Suits: Harvey Spectre makes me want to ditch journalism and go back to law altogether. And can't we have the jury system back in India already?!
5. Monica Gupta
Seinfeld: Yes, it's O-L-D, but it's funny and the deadpan humour never ceases to make me laugh. And yes, Jerry Seinfeld's stand-up comedy parts, just before each episode begins can be a template that our stand-up comics here can learn from.

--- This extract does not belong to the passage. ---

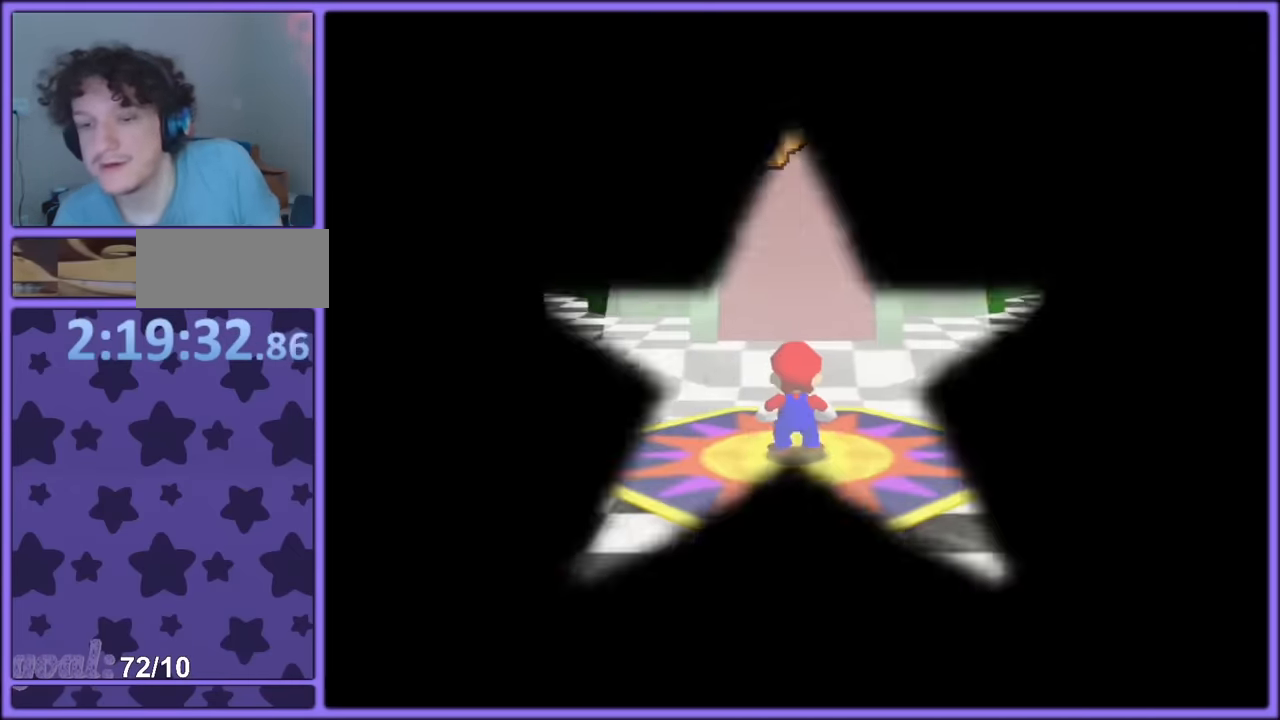
{"buttons": [], "left_stick": "down", "button_events": []}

House of Cards: A nicely done political thriller. It stays true to the book it's based on, and with Kevin Spacey in the lead, you can never go wrong, can you?
6. Manit Moorjani
The Mentalist: Because Patrick Jane (Simon Baker), the protagonist of The Mentalist, looks at a person through and through. He analyses every aspect of the person, the behaviour in different situations, changes of facial reactions, their replies to very different questions and makes a thorough judgement - and that's all very very exciting. His way of solving a case by toying with human behaviour makes one keep watching this serial over and over again.
Lie To Me: Cal Lightman (Tim Roth) has the perfect way to solve crimes in a very professional way. While Patrick Jane (of The Mentalist) might not be very professional, Lie To Me uses applied psychology (that means analysing every single reaction change in a conversation) and scientifically gets the truth out.